In a brave bid to restore her sanity, Amanda shutters her Twitter account. “Why would I care about what other people thought of me anyway? I could be strong, an independent woman fearlessly spewing humour and truth into the world, bringing people together in a common emotional experience, freeing them from the compromises, privations and degradations of daily life.”
The protagonist in Them confronts an indifferent roommate who has found a progressive yet insular new social circle. The friendship is strained as the women struggle to maintain their historic high school connection. It’s an honest rendering of what happens when people outgrow each other.
The story is also a searing account of the compromises and difficulties faced by modern university graduates.
Will the narrator continue to binge-drink and remain underemployed at the local lingerie store or accept a foreign teaching assignment?
It’s these all-too familiar “compromises, privations and degradations” that Wright details with such dexterity. Every character in this collection has negotiated an unpalatable compromise, deprived themselves of basic needs and faced daily humiliations as they continue to battle the Sisyphean trajectory of modern life. It’s the characters’ persistence when confronted with unrelenting adversity that humanizes their universal struggles.
The earnest reader will find no happy endings in Difficult People, no success against all odds stories, nor clean and tidy relationships. The young female characters either fret about an unwanted pregnancy or long for a baby. No one seems to be fulfilled.

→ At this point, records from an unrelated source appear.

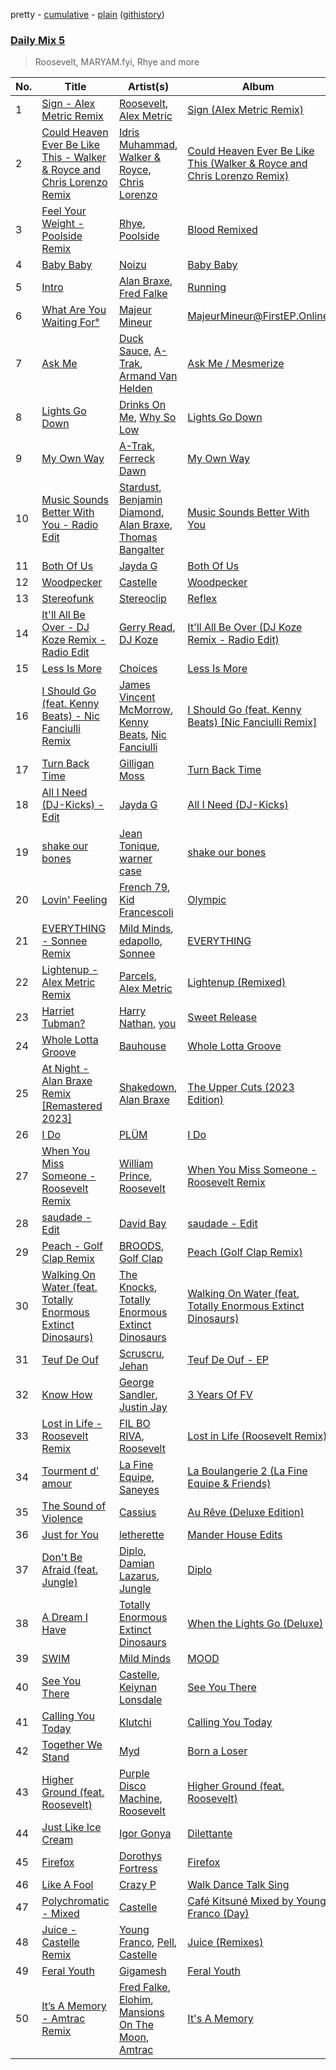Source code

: pretty - [cumulative](/playlists/cumulative/Daily%20Mix%205.md) - [plain](/playlists/plain/37i9dQZF1E36TO0q54WsJv) ([githistory](https://github.githistory.xyz/vitokorn/spotify-playlist-archive/blob/master/playlists/plain/37i9dQZF1E36TO0q54WsJv))
### [Daily Mix 5](https://open.spotify.com/playlist/37i9dQZF1E36TO0q54WsJv)

> Roosevelt, MARYAM.fyi, Rhye and more

| No. | Title | Artist(s) | Album | Length |
|---|---|---|---|---|
| 1 | [Sign - Alex Metric Remix](https://open.spotify.com/track/7ba5HDf1KpthpHRXXw2qyp) | [Roosevelt](https://open.spotify.com/artist/4AQrqVz6BYwy29iMxcGtx7), [Alex Metric](https://open.spotify.com/artist/6RDNTAgm2s6ae71nXWGnJD) | [Sign (Alex Metric Remix)](https://open.spotify.com/album/2UXPgauqpr9NClp8OV9ilg) | 7:04 |
| 2 | [Could Heaven Ever Be Like This - Walker & Royce and Chris Lorenzo Remix](https://open.spotify.com/track/7lhNCZG9JWxhoJSGkJa2AS) | [Idris Muhammad](https://open.spotify.com/artist/6ghiUK2ao3KcmmDt2pbNzN), [Walker & Royce](https://open.spotify.com/artist/1lAwVq9MxNJkB0dEY6xNoV), [Chris Lorenzo](https://open.spotify.com/artist/7tm9Tuc70geXOOyKhtZHIj) | [Could Heaven Ever Be Like This (Walker & Royce and Chris Lorenzo Remix)](https://open.spotify.com/album/6kOLMQtok9ETuuNCN6LByQ) | 3:41 |
| 3 | [Feel Your Weight - Poolside Remix](https://open.spotify.com/track/1hgX0ZmmP7IRRjUFCIBrnQ) | [Rhye](https://open.spotify.com/artist/2AcUPzkVWo81vumdzeLLRN), [Poolside](https://open.spotify.com/artist/5szdY7KaSi7epwyffrbV8c) | [Blood Remixed](https://open.spotify.com/album/1AvkRISSdzC7cq7eLoS5w1) | 5:10 |
| 4 | [Baby Baby](https://open.spotify.com/track/2fMtXRKJDPtT8Xs4EJkBQh) | [Noizu](https://open.spotify.com/artist/3VRyybsQu0MDG0F2LBxnv7) | [Baby Baby](https://open.spotify.com/album/6qvNPB4vRSs5TnBR9qJqWN) | 3:10 |
| 5 | [Intro](https://open.spotify.com/track/60hb5H9yL4P4SPz7lrTvUw) | [Alan Braxe](https://open.spotify.com/artist/24JRvbKfTcF2x7c2kCCJrW), [Fred Falke](https://open.spotify.com/artist/0AfNNw1LS2i9KW4icd7inD) | [Running](https://open.spotify.com/album/2OazLMNTr5Vf2YmetCJshL) | 4:54 |
| 6 | [What Are You Waiting For°](https://open.spotify.com/track/0132ZizAaKnuYJMDe9Rlst) | [Majeur Mineur](https://open.spotify.com/artist/3IMSh6UlcrbKXwG1lARp5j) | [MajeurMineur@FirstEP.Online](https://open.spotify.com/album/7FN1JqHWlzAOMGT4LpDXuh) | 2:38 |
| 7 | [Ask Me](https://open.spotify.com/track/05QGJav2nGJ9qdQ3vG9A9t) | [Duck Sauce](https://open.spotify.com/artist/0q8J3Yj810t5cpAYEJ7gxt), [A-Trak](https://open.spotify.com/artist/3TaUSUXn41GixL7zbvrIDt), [Armand Van Helden](https://open.spotify.com/artist/3cQA9WH8liZfeja1DxcDYE) | [Ask Me / Mesmerize](https://open.spotify.com/album/01n0HtCtQh4ogK1d8hmrws) | 3:13 |
| 8 | [Lights Go Down](https://open.spotify.com/track/2M2itA0spt6ZXit7l21WMJ) | [Drinks On Me](https://open.spotify.com/artist/1cIz2h3ERs72r60yw78Deu), [Why So Low](https://open.spotify.com/artist/4udkcJD4btZYw9AOlCBDMK) | [Lights Go Down](https://open.spotify.com/album/1YTS3nXEQvTSKnJK8ccN0C) | 2:31 |
| 9 | [My Own Way](https://open.spotify.com/track/7Csd6ozp0Ci3ZDfvRgzrWz) | [A-Trak](https://open.spotify.com/artist/3TaUSUXn41GixL7zbvrIDt), [Ferreck Dawn](https://open.spotify.com/artist/3cnAJv9gydgm52KFIsdvO8) | [My Own Way](https://open.spotify.com/album/6sgwScp59KuNiOPvexBNfA) | 2:21 |
| 10 | [Music Sounds Better With You - Radio Edit](https://open.spotify.com/track/1mv4lh1rW1K6xhxhJmEezy) | [Stardust](https://open.spotify.com/artist/2w7IutHv5g4e8LumrwtjWR), [Benjamin Diamond](https://open.spotify.com/artist/2XOvFG8pp1XAV1V6ZJABim), [Alan Braxe](https://open.spotify.com/artist/24JRvbKfTcF2x7c2kCCJrW), [Thomas Bangalter](https://open.spotify.com/artist/41vv2Tj1knysv6MuFUmdwi) | [Music Sounds Better With You](https://open.spotify.com/album/7Kusf5plZjl76X5ARWJbNO) | 4:20 |
| 11 | [Both Of Us](https://open.spotify.com/track/7q584VOAZLMPaIQ9pedKFl) | [Jayda G](https://open.spotify.com/artist/3NKVm2Jedcf6ibJr6pMUVx) | [Both Of Us](https://open.spotify.com/album/6tKMQ3udmP1PErZYHKXnqA) | 5:53 |
| 12 | [Woodpecker](https://open.spotify.com/track/2ZLX6RCcJLp4uoIH2CwivA) | [Castelle](https://open.spotify.com/artist/4EDL1aHoT46jRLUjubeVNM) | [Woodpecker](https://open.spotify.com/album/0JygTmxFm484atUuryZF2F) | 3:26 |
| 13 | [Stereofunk](https://open.spotify.com/track/4rvDTFtwYPYzB5wwSSHVN6) | [Stereoclip](https://open.spotify.com/artist/4x2Ejyd2OGXtZrPvAQWvYL) | [Reflex](https://open.spotify.com/album/6A9MVcSN5s7142HgCZUQKS) | 5:21 |
| 14 | [It'll All Be Over - DJ Koze Remix - Radio Edit](https://open.spotify.com/track/48dojgnBKfp3drKOFdwycc) | [Gerry Read](https://open.spotify.com/artist/5FIfw6s4iYUFu6tA3iIIOQ), [DJ Koze](https://open.spotify.com/artist/1kR99O4MgSTasyeJh8UFCg) | [It'll All Be Over (DJ Koze Remix - Radio Edit)](https://open.spotify.com/album/0T4xFSNi3vOmlC4GUXPfIE) | 3:08 |
| 15 | [Less Is More](https://open.spotify.com/track/7MWJzAWFWT1ZSvf3D2dQrG) | [Choices](https://open.spotify.com/artist/4b8VMgANTqO8rYghVccOSI) | [Less Is More](https://open.spotify.com/album/5Y3v4D1a7h3Oin6fQvqJ4g) | 5:14 |
| 16 | [I Should Go (feat. Kenny Beats) - Nic Fanciulli Remix](https://open.spotify.com/track/2bYfke1FMBPjcrozjz4wBq) | [James Vincent McMorrow](https://open.spotify.com/artist/7FDlvgcodNfC0IBdWevl4u), [Kenny Beats](https://open.spotify.com/artist/1rHOtdmGNr5vcYNw5v7QGC), [Nic Fanciulli](https://open.spotify.com/artist/7btR5VXutQv39SDEzcfXEk) | [I Should Go (feat. Kenny Beats) [Nic Fanciulli Remix]](https://open.spotify.com/album/7fzgOCCrFumnDGmUmr721T) | 3:16 |
| 17 | [Turn Back Time](https://open.spotify.com/track/4P2KkAmQ6lP0mlc1yriTXU) | [Gilligan Moss](https://open.spotify.com/artist/2fo0F81pRzdXjmWP6MkQqB) | [Turn Back Time](https://open.spotify.com/album/0i6K3XnM3mjLlCKa2kPNIp) | 3:51 |
| 18 | [All I Need (DJ-Kicks) - Edit](https://open.spotify.com/track/1K4Pm198Uqbb5L6KTpq9t2) | [Jayda G](https://open.spotify.com/artist/3NKVm2Jedcf6ibJr6pMUVx) | [All I Need (DJ-Kicks)](https://open.spotify.com/album/4eMhrXXUCKHXIaG2xZGjjO) | 3:39 |
| 19 | [shake our bones](https://open.spotify.com/track/3rQiCMMnKtyqvxMP9IuEXD) | [Jean Tonique](https://open.spotify.com/artist/6BVLQfvzlvlNZ43WjbFgbI), [warner case](https://open.spotify.com/artist/106OuakzOxxbXTuigEEf01) | [shake our bones](https://open.spotify.com/album/5SOHZcUBXReS7suvCsofxi) | 3:11 |
| 20 | [Lovin' Feeling](https://open.spotify.com/track/5pxtj7cCnv2hZe6mbS2MBx) | [French 79](https://open.spotify.com/artist/6MJKlN8ya42Agsw3iQZs6e), [Kid Francescoli](https://open.spotify.com/artist/2G7QgTep5IsJHGHm1hXygD) | [Olympic](https://open.spotify.com/album/6rkKOTP3oBns0nR6mfHOsH) | 3:24 |
| 21 | [EVERYTHING - Sonnee Remix](https://open.spotify.com/track/3ARTHQs5U6HA24voxCmTyx) | [Mild Minds](https://open.spotify.com/artist/3Ka3k9K2WStR52UJVtbJZW), [edapollo](https://open.spotify.com/artist/5BCLvW3qaUm39VjiZ8INmm), [Sonnee](https://open.spotify.com/artist/2QmItUyhRFr5NBHFTVOBxr) | [EVERYTHING](https://open.spotify.com/album/4Rk7CcNBTOoa0Izxmbsg0G) | 3:00 |
| 22 | [Lightenup - Alex Metric Remix](https://open.spotify.com/track/0qlYPfEfpOG0DcqdKBvOBF) | [Parcels](https://open.spotify.com/artist/3oKRxpszQKUjjaHz388fVA), [Alex Metric](https://open.spotify.com/artist/6RDNTAgm2s6ae71nXWGnJD) | [Lightenup (Remixed)](https://open.spotify.com/album/4evIPylxO3FtOIB5ZYCqQM) | 7:18 |
| 23 | [Harriet Tubman?](https://open.spotify.com/track/5N6BhjTwtWa4keibdHs45q) | [Harry Nathan](https://open.spotify.com/artist/2Sr0UVpJdu6joEkH10koQ9), [you](https://open.spotify.com/artist/6nN9lW8mZaMGCTv9FW91uu) | [Sweet Release](https://open.spotify.com/album/6CfavdYa8zjgVuOF4f1Nvm) | 3:19 |
| 24 | [Whole Lotta Groove](https://open.spotify.com/track/569WHNKLrlhueTZsAiegDm) | [Bauhouse](https://open.spotify.com/artist/3W0ymz5go3eaOIclFYWyzz) | [Whole Lotta Groove](https://open.spotify.com/album/7MkCIDc5iDwz5IPEvjdavy) | 6:32 |
| 25 | [At Night - Alan Braxe Remix [Remastered 2023]](https://open.spotify.com/track/4Jt4J6ufY4P46Ryxk563zT) | [Shakedown](https://open.spotify.com/artist/0vSfjPjAbekoehCpmy1RV1), [Alan Braxe](https://open.spotify.com/artist/24JRvbKfTcF2x7c2kCCJrW) | [The Upper Cuts (2023 Edition)](https://open.spotify.com/album/0TeXdrfFO67UgPpj1mMUAM) | 6:26 |
| 26 | [I Do](https://open.spotify.com/track/4AfGJPK64DlMAy86TtTVUa) | [PLÜM](https://open.spotify.com/artist/4NTnwCK3RqTBH7TFIQrkfL) | [I Do](https://open.spotify.com/album/55dNSUfwBV8DMySlCpFtn1) | 2:25 |
| 27 | [When You Miss Someone - Roosevelt Remix](https://open.spotify.com/track/3d7LElGAWm6DMtcLB3EiDN) | [William Prince](https://open.spotify.com/artist/5GJWwpX2tnOruZviItXvM6), [Roosevelt](https://open.spotify.com/artist/4AQrqVz6BYwy29iMxcGtx7) | [When You Miss Someone - Roosevelt Remix](https://open.spotify.com/album/33oYFjWkgY5N8m2m1lC0vK) | 3:45 |
| 28 | [saudade - Edit](https://open.spotify.com/track/3ecmX9cdy5NKeoE4GwLoV3) | [David Bay](https://open.spotify.com/artist/5yHK7mClF5i8Jabk8IKISo) | [saudade - Edit](https://open.spotify.com/album/71QyRx58NvssqPyzBQq9B3) | 4:32 |
| 29 | [Peach - Golf Clap Remix](https://open.spotify.com/track/2qxOUPjDPmaYiPpir6bn2q) | [BROODS](https://open.spotify.com/artist/5r5Va4lVQ1zjEfbJSrmCsS), [Golf Clap](https://open.spotify.com/artist/2NBV0SMMP4gvzmqibFlwjN) | [Peach (Golf Clap Remix)](https://open.spotify.com/album/39gUfQnumCx3ZbTKzDkcuu) | 5:20 |
| 30 | [Walking On Water (feat. Totally Enormous Extinct Dinosaurs)](https://open.spotify.com/track/2CAQr9uW764IVG1eIQyeSg) | [The Knocks](https://open.spotify.com/artist/2x7EATekOPhFGRx3syMGEC), [Totally Enormous Extinct Dinosaurs](https://open.spotify.com/artist/0g3NiCRhEv7M4SEDMrpItN) | [Walking On Water (feat. Totally Enormous Extinct Dinosaurs)](https://open.spotify.com/album/1LGKKLcYxRAyILvCjMmiH2) | 3:36 |
| 31 | [Teuf De Ouf](https://open.spotify.com/track/2hBVhIi4OIeRyZ0HK6oGcI) | [Scruscru](https://open.spotify.com/artist/1NUvSIBsDRPoLWeGgzkEkn), [Jehan](https://open.spotify.com/artist/30lqNqDMjo4lXEQ5Yhtwc5) | [Teuf De Ouf - EP](https://open.spotify.com/album/7IojODBIM7IGZWOT6CXyRr) | 6:26 |
| 32 | [Know How](https://open.spotify.com/track/0FkqTOSBLFoMOD0BowkiMB) | [George Sandler](https://open.spotify.com/artist/7zSOyV9pVuYCEBJsGVQ11v), [Justin Jay](https://open.spotify.com/artist/5k5eiijuHxrGwXp2Pz37GZ) | [3 Years Of FV](https://open.spotify.com/album/5ZWRAuj4l4oCqgFa7wEYxH) | 4:28 |
| 33 | [Lost in Life - Roosevelt Remix](https://open.spotify.com/track/1ZMqnplIKhePId4BOSoJCm) | [FIL BO RIVA](https://open.spotify.com/artist/3JE0uoggWwwYG6rSSJk0HN), [Roosevelt](https://open.spotify.com/artist/4AQrqVz6BYwy29iMxcGtx7) | [Lost in Life (Roosevelt Remix)](https://open.spotify.com/album/6vpvd4vcQ9A5UTmHq1SMzm) | 3:58 |
| 34 | [Tourment d' amour](https://open.spotify.com/track/1pur8kv69XmZqA3uoMEYnH) | [La Fine Equipe](https://open.spotify.com/artist/2EMmqQQmszsCXfVfMRibOQ), [Saneyes](https://open.spotify.com/artist/1cfsqRGB73Gt7hygNzOmFm) | [La Boulangerie 2 (La Fine Equipe & Friends)](https://open.spotify.com/album/5EnKfK3RZWFphBo1cVbPIC) | 2:13 |
| 35 | [The Sound of Violence](https://open.spotify.com/track/0mJXMlZntHgMGKUyrPkMcp) | [Cassius](https://open.spotify.com/artist/4sf3QZW8a3xZ14IGsOAzoy) | [Au Rêve (Deluxe Edition)](https://open.spotify.com/album/5At8zb3djitRXkrKQ8Wo97) | 7:13 |
| 36 | [Just for You](https://open.spotify.com/track/55K1SJ2SjjYh6n6xZ457W1) | [letherette](https://open.spotify.com/artist/1fQDzf4lnUF4DYngrLJH0m) | [Mander House Edits](https://open.spotify.com/album/2i3xRxA2LTPJL2pU3bTfR1) | 4:32 |
| 37 | [Don't Be Afraid (feat. Jungle)](https://open.spotify.com/track/3rTQnYt0zN2XFzQeVT3yaK) | [Diplo](https://open.spotify.com/artist/5fMUXHkw8R8eOP2RNVYEZX), [Damian Lazarus](https://open.spotify.com/artist/3EIJ8wiUHbgkRCt5cpRrQv), [Jungle](https://open.spotify.com/artist/59oA5WbbQvomJz2BuRG071) | [Diplo](https://open.spotify.com/album/3TirKKE61INRzuhFF7XQn5) | 3:23 |
| 38 | [A Dream I Have](https://open.spotify.com/track/4YaezxWIpJd3Po2LHYhGVd) | [Totally Enormous Extinct Dinosaurs](https://open.spotify.com/artist/0g3NiCRhEv7M4SEDMrpItN) | [When the Lights Go (Deluxe)](https://open.spotify.com/album/75kcLor7Woi17zEi5KX8Sf) | 4:33 |
| 39 | [SWIM](https://open.spotify.com/track/2aT8QoKvwvhgx9PURO4DEP) | [Mild Minds](https://open.spotify.com/artist/3Ka3k9K2WStR52UJVtbJZW) | [MOOD](https://open.spotify.com/album/2Eh8MVthc1OiqAQOgQClVl) | 4:37 |
| 40 | [See You There](https://open.spotify.com/track/4S0F00VeLl8ykdb9CRaESp) | [Castelle](https://open.spotify.com/artist/4EDL1aHoT46jRLUjubeVNM), [Keiynan Lonsdale](https://open.spotify.com/artist/0tkkz8CmkHga4YZgSHEDVl) | [See You There](https://open.spotify.com/album/6eoY9OsT3DnT4AGjONbjog) | 3:43 |
| 41 | [Calling You Today](https://open.spotify.com/track/2vke6hRmuQkTX5ZJt06cCS) | [Klutchi](https://open.spotify.com/artist/1fvLd7ja3mS17qU59HBydx) | [Calling You Today](https://open.spotify.com/album/0yOUYYGBHrz8qCuuMtRsYb) | 2:45 |
| 42 | [Together We Stand](https://open.spotify.com/track/4XmKrgMjWhiSfiIKtkI8NX) | [Myd](https://open.spotify.com/artist/3QFiymmbJlVBPpnrOatEAk) | [Born a Loser](https://open.spotify.com/album/6OQjfXsIharHjMAMbGYGNd) | 3:31 |
| 43 | [Higher Ground (feat. Roosevelt)](https://open.spotify.com/track/6exgQSGBxYo8WzRSw10JJD) | [Purple Disco Machine](https://open.spotify.com/artist/2WBJQGf1bT1kxuoqziH5g4), [Roosevelt](https://open.spotify.com/artist/4AQrqVz6BYwy29iMxcGtx7) | [Higher Ground (feat. Roosevelt)](https://open.spotify.com/album/7cOtzEm2d848DVGKfrgSip) | 4:33 |
| 44 | [Just Like Ice Cream](https://open.spotify.com/track/2QBER4tXlOV3fiWh3tvTrI) | [Igor Gonya](https://open.spotify.com/artist/4jvUMlX58g9OskhINvHwgF) | [Dilettante](https://open.spotify.com/album/5ECFcwTrKODg2XeeLk3HLO) | 4:00 |
| 45 | [Firefox](https://open.spotify.com/track/3F6eLrcC8Yv0vXC7VGSvyv) | [Dorothys Fortress](https://open.spotify.com/artist/6VLxD1WKg1ykIzBC9nuDAN) | [Firefox](https://open.spotify.com/album/1DQymNbh75ao1DRCT4Juoe) | 4:51 |
| 46 | [Like A Fool](https://open.spotify.com/track/5wTv501Kl9wLABLwHo11RJ) | [Crazy P](https://open.spotify.com/artist/6jOz2B9qeID4dLP1o8bFGf) | [Walk Dance Talk Sing](https://open.spotify.com/album/2xHHmfzza35KfhlgOOc3y4) | 5:05 |
| 47 | [Polychromatic - Mixed](https://open.spotify.com/track/5EMGSwYXgQFlubvwdxP0K9) | [Castelle](https://open.spotify.com/artist/4EDL1aHoT46jRLUjubeVNM) | [Café Kitsuné Mixed by Young Franco (Day)](https://open.spotify.com/album/5i1BngTCStALybm8vtOFyN) | 2:38 |
| 48 | [Juice - Castelle Remix](https://open.spotify.com/track/4At5YeUw1MfMMLUb4hvTKx) | [Young Franco](https://open.spotify.com/artist/6mK0vAO13gT8jWYANyoXAl), [Pell](https://open.spotify.com/artist/2O2dI9lY9PnWtAa4OlrgMi), [Castelle](https://open.spotify.com/artist/4EDL1aHoT46jRLUjubeVNM) | [Juice (Remixes)](https://open.spotify.com/album/5BaeHcwNfAOb5gH2BxzXpk) | 2:50 |
| 49 | [Feral Youth](https://open.spotify.com/track/1PmvYBtCUQZVpA9tV5ZV21) | [Gigamesh](https://open.spotify.com/artist/1Bo8Afb2Qbjs4x6kJHyjle) | [Feral Youth](https://open.spotify.com/album/38OdAmpiBK1agAovSZHdft) | 3:39 |
| 50 | [It’s A Memory - Amtrac Remix](https://open.spotify.com/track/4Fhrz3ZV2f20CLen3pzJrx) | [Fred Falke](https://open.spotify.com/artist/0AfNNw1LS2i9KW4icd7inD), [Elohim](https://open.spotify.com/artist/4dae5ONh5OK2K5ihXwGUt1), [Mansions On The Moon](https://open.spotify.com/artist/1TUXttKjP2lfz1WzSqlrcM), [Amtrac](https://open.spotify.com/artist/3ifxHfYz2pqHku0bwx8H5J) | [It's A Memory](https://open.spotify.com/album/2pzQGHwBaHXrM0miakysQY) | 6:47 |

The challenge is to humbly accept what is offered to them by the capricious Fates.
Content Moderator, the opening story, is a crackling portrayal of a desperate woman who can’t erase the lingering and vivid imagery of “an ornate swastika tattooed on a flabby back” or “a pool of blood, maroon and shining” posted by the anonymous users of an app.
The protagonist is a disaffected academic fuelled by self-disgust and Merlot who imagines “plucking out my eyeballs and soaking them in a vat of antiseptic.” Her elusive dream of a tenure-track position in Canadian literature has been supplanted by a nightmarishly exhausting day job censoring content for her corporate client:
“I reassured myself that the job had important benefits. The pay was good, three times better than the contract teaching job I had before, good enough for me to buy a new car and to move into a bigger and much less roach-infested place, and I liked being able to tell people, particularly my parents and former classmates, that I worked in tech now.”
While these characters are certainly Difficult People, in Wright’s capable hands they shift imperceptibly from snarky underachievers to unsung heroes.
This ambitious collection reinforces the dynamic state of the short story. Well done, Catriona Wright — you have won this difficult reader’s admiration.
Independent journalist Patricia Dawn Robertson lives and writes in a Saskatchewan small town populated by other “local characters.”